Durante o dia, a governadora Kathleen Blanco determinou a retirada de dezenas de milhares de pessoas abrigadas em centros de refugiados em Nova Orleans. Com a inundação, as condições nos abrigos haviam se tornado precárias. Só no estádio Superdome havia 20 mil refugiados, e o destino deles era incerto.

- Não há energia elétrica, está quente, é difícil levar comida para eles. A água está cobrindo o pé no Superdome - disse Blanco.

Devido à inundação, o Centro Médico da Universidade de Tulane, em Nova Orleans, cogitava remover seus mil pacientes.

- A água está subindo tão rapidamente que não consigo descrever - disse a vice-presidente do Centro, Karen Troyer-Caraway.

Mike Brown, diretor da Agência Federal para a Gestão de Emergências, afirmou que milhares de pessoas precisarão de abrigo durante semanas, talvez meses, e que o perigo continuará devido a danos estruturais em prédios, contaminações e doenças.

Hoje, o presidente George W. Bush antecipará em dois dias o fim de suas férias de um mês no Texas para acompanhar as operações.

- Neste exato momento, nossa prioridade é salvar vidas, e ainda estamos no meio das operações de busca e resgate - disse Bush. - Os governos federal, estaduais e locais estão trabalhando lado a lado para ajudar as pessoas, e temos muito trabalho a fazer.

O furacão chegou segunda-feira à costa da Louisiana com ventos de 224 quilômetros por hora. Atingiu ainda Mississippi, Alabama e Tennessee. Depois, perdeu força e ontem alcançava o nordeste do Mississippi já como tormenta tropical, com ventos de 80 quilômetros por hora. Mas só então ficou clara a proporção da catástrofe.
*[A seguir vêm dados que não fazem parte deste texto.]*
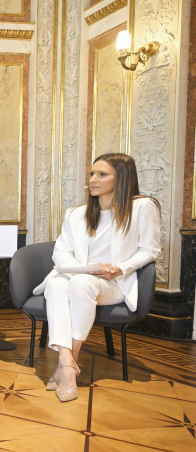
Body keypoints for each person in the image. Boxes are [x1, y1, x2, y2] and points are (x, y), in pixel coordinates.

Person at [32, 153, 160, 402]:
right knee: (57, 284)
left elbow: (150, 250)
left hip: (114, 283)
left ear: (121, 178)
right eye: (92, 174)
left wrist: (120, 268)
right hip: (81, 278)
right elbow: (61, 253)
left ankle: (68, 361)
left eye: (102, 174)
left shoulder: (142, 207)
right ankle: (67, 364)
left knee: (77, 283)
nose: (93, 179)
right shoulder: (76, 213)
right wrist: (87, 269)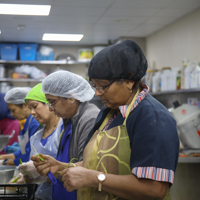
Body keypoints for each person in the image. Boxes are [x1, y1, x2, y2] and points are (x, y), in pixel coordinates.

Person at [32, 40, 179, 200]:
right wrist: (62, 167)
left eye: (103, 85)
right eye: (95, 86)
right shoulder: (108, 113)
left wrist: (95, 178)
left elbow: (155, 189)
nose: (97, 93)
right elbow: (98, 162)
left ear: (129, 80)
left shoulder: (151, 117)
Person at [31, 70, 100, 200]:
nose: (50, 108)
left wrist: (59, 166)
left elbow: (86, 168)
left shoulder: (89, 118)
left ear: (71, 97)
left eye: (52, 102)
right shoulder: (68, 119)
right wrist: (54, 166)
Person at [15, 83, 63, 200]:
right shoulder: (36, 137)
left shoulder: (64, 131)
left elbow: (72, 168)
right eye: (30, 108)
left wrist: (41, 175)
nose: (32, 112)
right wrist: (27, 176)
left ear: (50, 104)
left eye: (35, 106)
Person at [0, 87, 39, 165]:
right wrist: (3, 157)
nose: (11, 114)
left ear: (25, 106)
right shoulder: (28, 123)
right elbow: (23, 151)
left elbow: (28, 157)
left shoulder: (35, 123)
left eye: (13, 110)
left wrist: (4, 162)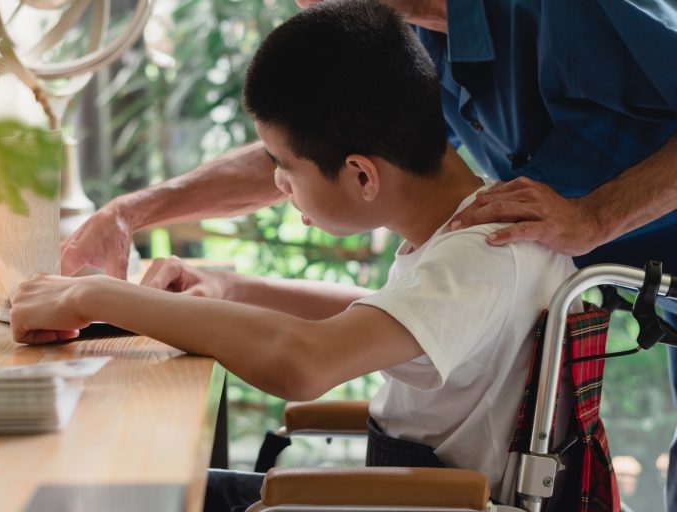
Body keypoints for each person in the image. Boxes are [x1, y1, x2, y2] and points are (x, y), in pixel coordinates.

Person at [60, 1, 677, 508]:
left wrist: (94, 295)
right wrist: (219, 278)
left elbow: (305, 363)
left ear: (362, 174)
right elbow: (392, 299)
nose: (307, 6)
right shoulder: (468, 216)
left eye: (286, 172)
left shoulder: (490, 244)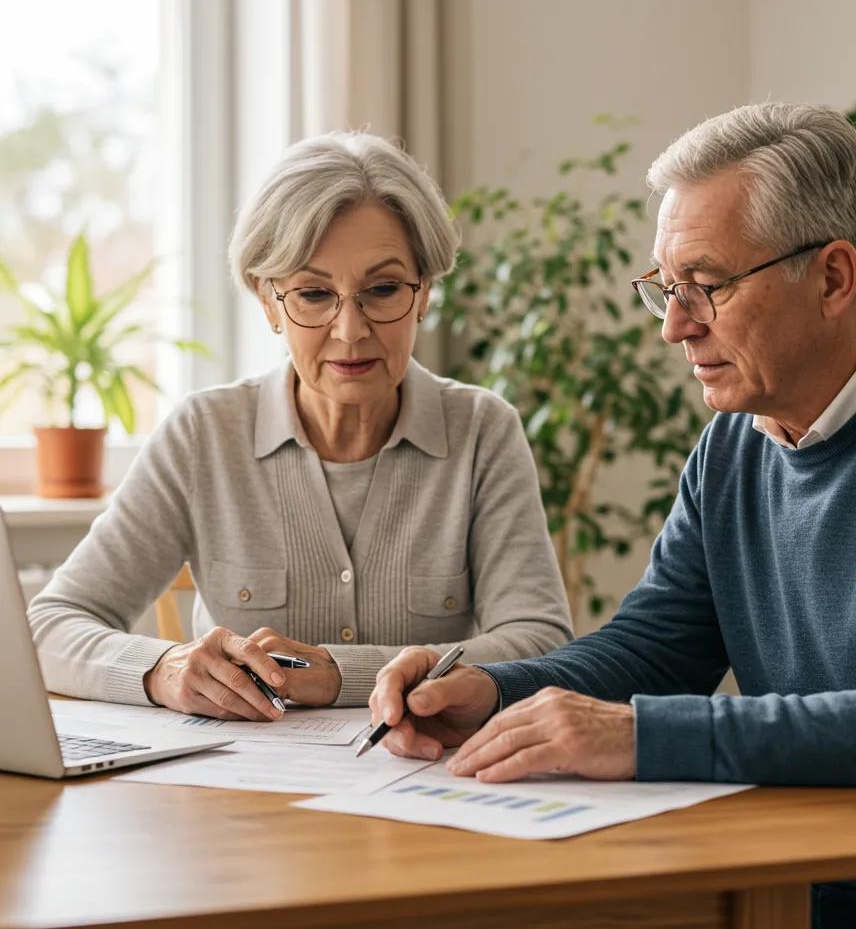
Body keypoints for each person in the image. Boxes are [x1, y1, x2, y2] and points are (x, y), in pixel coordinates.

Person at [368, 103, 856, 929]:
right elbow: (653, 646)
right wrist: (493, 690)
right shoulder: (735, 446)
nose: (675, 326)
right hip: (785, 890)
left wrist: (638, 735)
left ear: (833, 276)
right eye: (665, 285)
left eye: (706, 285)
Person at [28, 131, 571, 722]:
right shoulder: (204, 433)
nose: (349, 330)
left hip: (419, 783)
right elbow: (50, 626)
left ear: (425, 295)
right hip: (238, 797)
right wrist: (164, 670)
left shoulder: (482, 431)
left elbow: (539, 641)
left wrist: (342, 674)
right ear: (268, 303)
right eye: (314, 294)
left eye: (383, 289)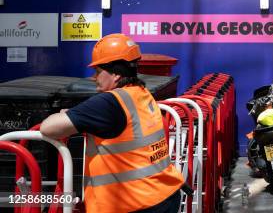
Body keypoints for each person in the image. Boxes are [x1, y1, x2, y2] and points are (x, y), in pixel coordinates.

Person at [40, 33, 185, 212]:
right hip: (163, 196)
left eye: (98, 71)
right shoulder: (140, 93)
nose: (94, 77)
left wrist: (69, 113)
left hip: (136, 204)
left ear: (115, 74)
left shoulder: (109, 103)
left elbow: (49, 128)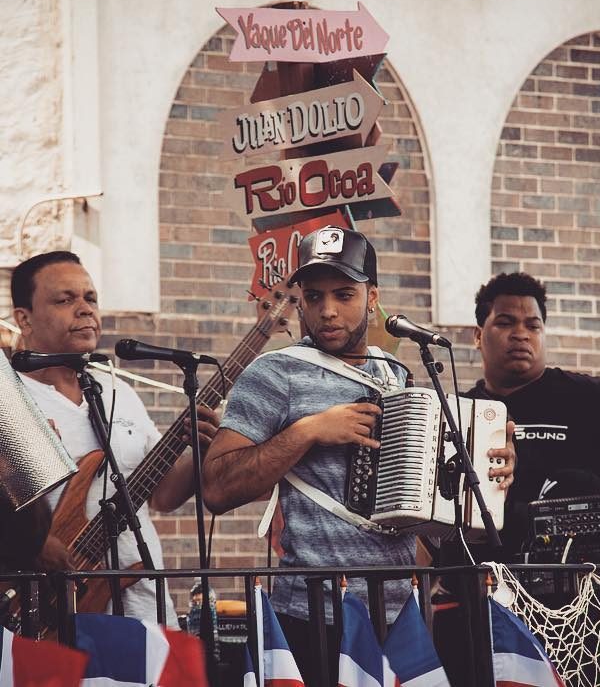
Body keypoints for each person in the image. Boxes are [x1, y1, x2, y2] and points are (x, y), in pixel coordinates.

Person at [202, 225, 515, 685]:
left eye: (344, 294)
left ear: (372, 298)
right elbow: (216, 488)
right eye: (314, 296)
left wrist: (490, 470)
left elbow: (428, 503)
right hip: (313, 613)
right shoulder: (274, 373)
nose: (327, 310)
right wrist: (308, 431)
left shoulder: (396, 375)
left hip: (399, 614)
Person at [10, 250, 219, 626]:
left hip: (144, 607)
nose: (85, 309)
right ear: (24, 318)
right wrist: (32, 543)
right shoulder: (8, 397)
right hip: (50, 615)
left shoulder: (116, 390)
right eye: (65, 300)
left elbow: (163, 496)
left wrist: (198, 449)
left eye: (90, 298)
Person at [464, 271, 600, 558]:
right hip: (481, 577)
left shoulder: (586, 397)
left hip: (581, 577)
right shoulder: (459, 412)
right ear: (478, 335)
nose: (521, 334)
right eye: (505, 323)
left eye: (533, 326)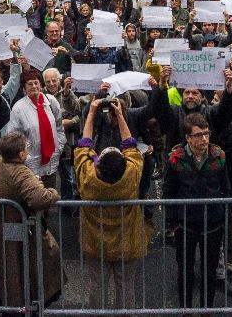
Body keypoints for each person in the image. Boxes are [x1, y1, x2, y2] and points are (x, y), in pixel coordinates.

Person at [74, 96, 152, 309]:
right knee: (126, 288)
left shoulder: (88, 179)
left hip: (95, 244)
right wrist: (120, 114)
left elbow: (84, 145)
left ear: (97, 167)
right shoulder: (131, 176)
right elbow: (131, 145)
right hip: (127, 243)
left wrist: (91, 112)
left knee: (97, 287)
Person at [0, 131, 61, 310]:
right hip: (18, 227)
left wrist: (32, 183)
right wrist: (53, 193)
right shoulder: (20, 171)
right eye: (25, 148)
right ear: (21, 154)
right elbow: (40, 198)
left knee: (10, 269)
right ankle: (26, 305)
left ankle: (13, 303)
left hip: (0, 224)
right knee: (25, 268)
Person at [163, 112, 230, 310]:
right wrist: (173, 223)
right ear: (188, 138)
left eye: (206, 134)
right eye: (199, 135)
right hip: (186, 225)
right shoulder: (175, 159)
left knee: (209, 272)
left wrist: (222, 215)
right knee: (185, 270)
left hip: (213, 224)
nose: (204, 139)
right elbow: (168, 192)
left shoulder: (219, 156)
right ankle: (186, 309)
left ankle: (206, 310)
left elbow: (227, 189)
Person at [4, 69, 66, 187]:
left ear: (40, 84)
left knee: (51, 198)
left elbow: (59, 127)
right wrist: (27, 158)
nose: (34, 86)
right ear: (24, 87)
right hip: (31, 167)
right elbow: (13, 138)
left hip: (52, 163)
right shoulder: (19, 109)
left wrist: (59, 147)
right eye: (30, 84)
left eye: (36, 83)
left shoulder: (51, 102)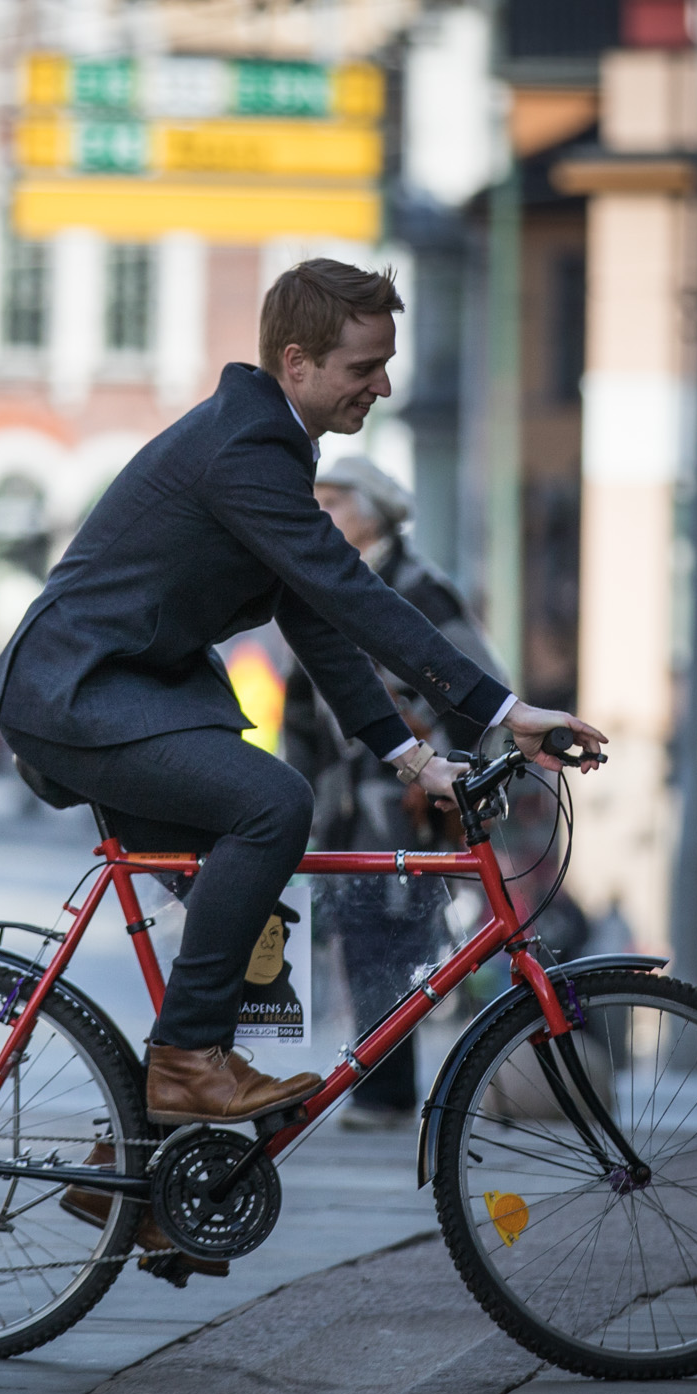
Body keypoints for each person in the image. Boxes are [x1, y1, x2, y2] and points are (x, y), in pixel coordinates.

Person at [0, 258, 604, 1134]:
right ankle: (188, 1067)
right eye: (363, 368)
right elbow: (351, 592)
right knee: (276, 804)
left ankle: (144, 1170)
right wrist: (503, 710)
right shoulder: (249, 446)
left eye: (386, 364)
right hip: (79, 694)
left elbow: (315, 617)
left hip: (120, 693)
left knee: (238, 919)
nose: (384, 386)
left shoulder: (272, 440)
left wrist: (414, 756)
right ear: (296, 361)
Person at [279, 452, 500, 1130]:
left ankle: (385, 1094)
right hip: (346, 808)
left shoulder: (419, 586)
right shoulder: (327, 586)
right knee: (358, 942)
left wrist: (445, 766)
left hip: (403, 806)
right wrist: (301, 794)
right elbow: (298, 708)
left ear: (372, 512)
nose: (321, 515)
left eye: (334, 503)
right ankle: (381, 1089)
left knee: (395, 947)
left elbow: (477, 682)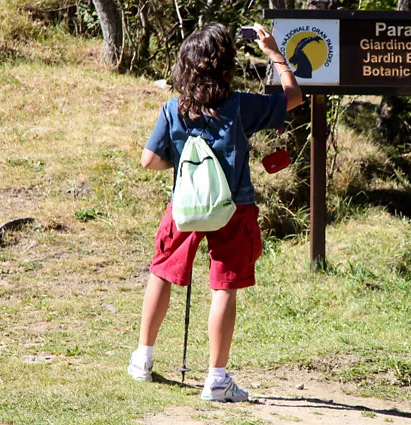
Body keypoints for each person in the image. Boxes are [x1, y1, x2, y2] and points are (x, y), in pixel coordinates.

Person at [127, 23, 302, 402]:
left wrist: (182, 162)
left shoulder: (173, 109)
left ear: (184, 68)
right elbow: (293, 97)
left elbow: (148, 161)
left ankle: (143, 359)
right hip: (234, 208)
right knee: (224, 285)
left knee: (161, 272)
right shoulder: (241, 106)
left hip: (185, 205)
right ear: (227, 66)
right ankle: (216, 380)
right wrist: (274, 53)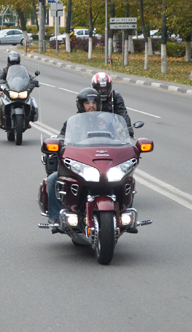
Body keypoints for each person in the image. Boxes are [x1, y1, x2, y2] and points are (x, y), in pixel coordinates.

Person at [46, 88, 101, 223]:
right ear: (81, 105)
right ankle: (55, 217)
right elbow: (61, 137)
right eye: (87, 103)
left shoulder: (105, 122)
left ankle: (126, 216)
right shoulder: (72, 122)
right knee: (52, 180)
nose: (91, 105)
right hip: (79, 163)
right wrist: (59, 142)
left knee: (127, 180)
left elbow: (120, 139)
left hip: (101, 163)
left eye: (94, 102)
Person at [91, 71, 133, 137]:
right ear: (95, 88)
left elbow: (122, 112)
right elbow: (82, 113)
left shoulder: (115, 96)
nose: (103, 91)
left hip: (112, 130)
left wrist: (128, 127)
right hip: (92, 129)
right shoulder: (90, 97)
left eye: (105, 89)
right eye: (100, 89)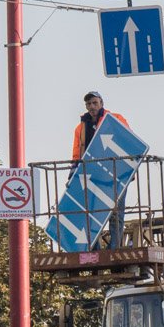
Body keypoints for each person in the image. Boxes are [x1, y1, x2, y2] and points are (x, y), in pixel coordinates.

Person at [71, 91, 131, 248]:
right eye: (89, 104)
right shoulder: (80, 128)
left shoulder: (116, 119)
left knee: (116, 214)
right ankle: (95, 249)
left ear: (101, 103)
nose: (92, 106)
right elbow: (77, 153)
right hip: (93, 176)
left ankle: (114, 249)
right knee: (91, 213)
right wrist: (72, 176)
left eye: (94, 103)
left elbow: (128, 141)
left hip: (117, 175)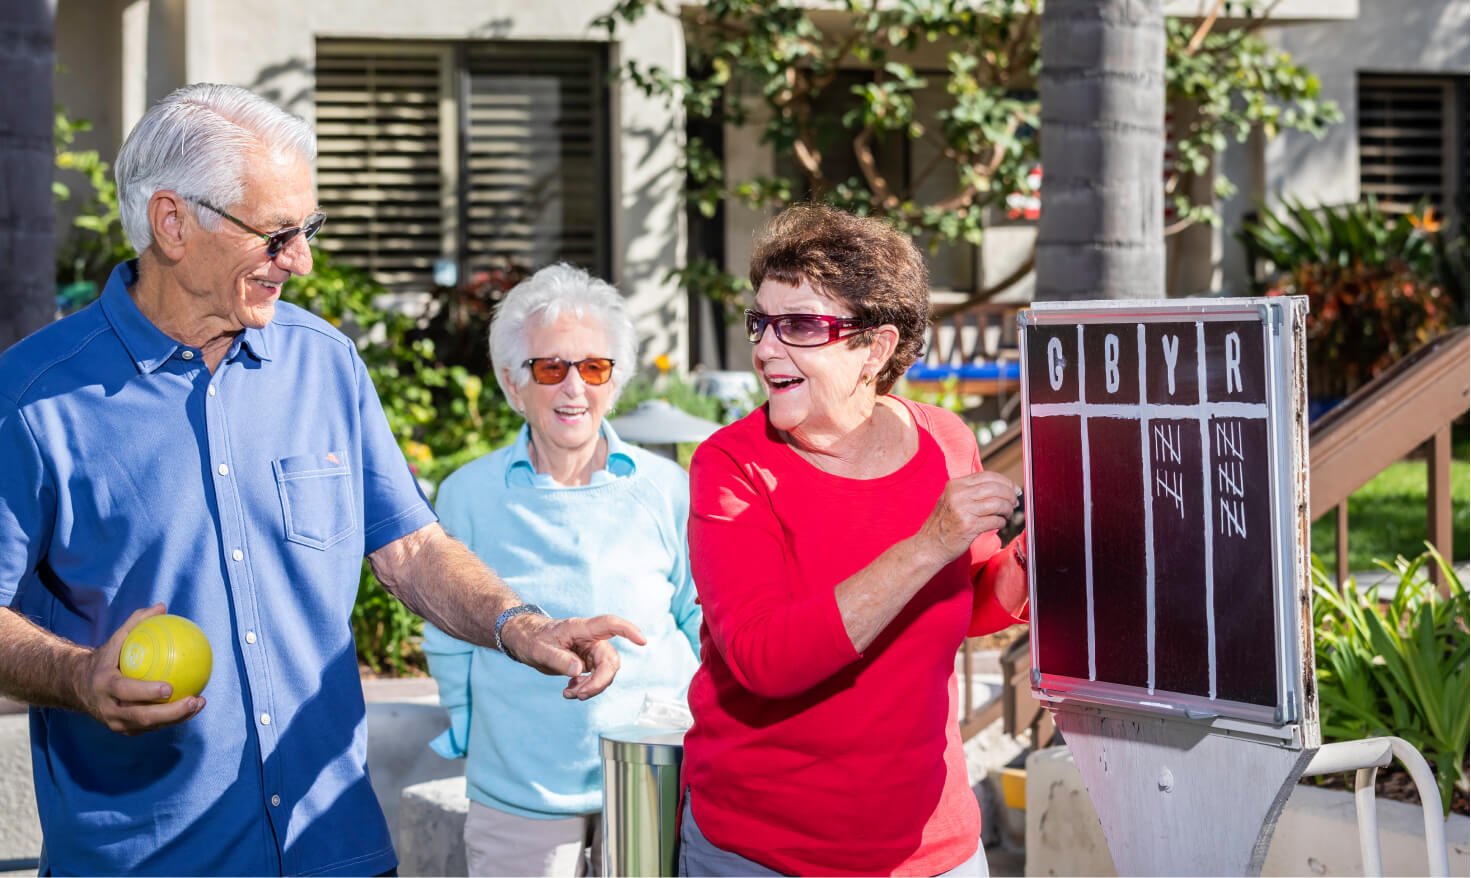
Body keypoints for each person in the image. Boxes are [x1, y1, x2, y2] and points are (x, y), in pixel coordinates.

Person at [0, 83, 644, 877]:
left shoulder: (325, 362)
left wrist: (521, 625)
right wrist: (78, 676)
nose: (300, 260)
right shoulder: (32, 398)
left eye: (306, 229)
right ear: (172, 223)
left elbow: (408, 547)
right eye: (275, 235)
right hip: (142, 858)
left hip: (333, 849)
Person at [679, 203, 1030, 877]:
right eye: (761, 322)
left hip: (934, 849)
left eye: (800, 325)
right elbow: (763, 660)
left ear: (874, 348)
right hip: (764, 854)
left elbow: (969, 601)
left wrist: (1038, 560)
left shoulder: (946, 441)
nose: (764, 348)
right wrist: (928, 542)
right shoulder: (729, 465)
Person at [423, 263, 702, 877]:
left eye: (593, 367)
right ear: (511, 381)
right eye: (550, 368)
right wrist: (468, 732)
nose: (573, 387)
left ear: (615, 378)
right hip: (518, 783)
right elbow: (446, 630)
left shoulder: (666, 488)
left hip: (654, 769)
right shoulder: (468, 493)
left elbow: (698, 613)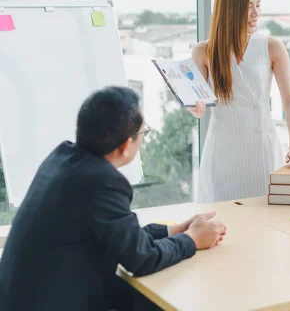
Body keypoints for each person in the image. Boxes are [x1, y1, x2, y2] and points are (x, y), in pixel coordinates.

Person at [0, 87, 227, 311]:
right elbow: (142, 259)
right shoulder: (103, 182)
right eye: (142, 131)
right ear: (126, 145)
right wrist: (192, 239)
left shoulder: (62, 158)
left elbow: (119, 238)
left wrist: (176, 230)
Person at [189, 0, 290, 203]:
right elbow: (196, 101)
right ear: (229, 9)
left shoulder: (271, 46)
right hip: (222, 150)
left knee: (264, 216)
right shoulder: (203, 51)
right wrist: (194, 108)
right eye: (248, 7)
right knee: (221, 218)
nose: (256, 14)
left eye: (258, 5)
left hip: (261, 147)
Aparentemente, a maioria das mortes foi causada por uma forte e repentina tempestade que atingiu áreas da chamada Costa do Golfo.

Uma das situações mais graves era a da cidade costeira de Biloxi, onde o furacão pode ter matado centenas de pessoas, ao encurralá-las em casa em meio a uma inundação que rapidamente atingiu nove metros de altura.

- A devastação lá é simplesmente enorme - disse o governador do Mississippi, Haley Harbour, referindo-se ao condado de Harrison, que inclui as cidades de Gulfport e Biloxi.

Em Hancock, outro condado do Mississippi, a água inundou um centro de operações de emergência instalado num tribunal e a parte de trás do prédio desabou.

- Trinta e cinco pessoas nadaram para fora do centro de operações com coletes salva-vidas. Não soubemos mais delas - disse Christopher Cirilo, diretor de um centro de serviços médicos vizinho.

Todos os vôos para a região são cancelados

Katrina deixou 2,3 milhões de casas sem energia elétrica (cinco milhões de consumidores), incluindo a Flórida, onde o furacão passou semana passada, causando nove mortes. A recuperação da rede elétrica poderá demorar semanas. A BellSouth Corporation disse que pelo menos 73.575 usuários estavam sem telefone. Centenas de prédios sofreram desabamentos, carros e barcos foram esmagados e cidades inteiras foram inundadas. Uma plataforma de petróleo se soltou e bateu numa ponte. Pelo menos duas rerinarias - em Alabama e Mississippi - ficaram parcialmente submersas. Todos os vôos para a região foram cancelados e só deverão ser retomados sábado.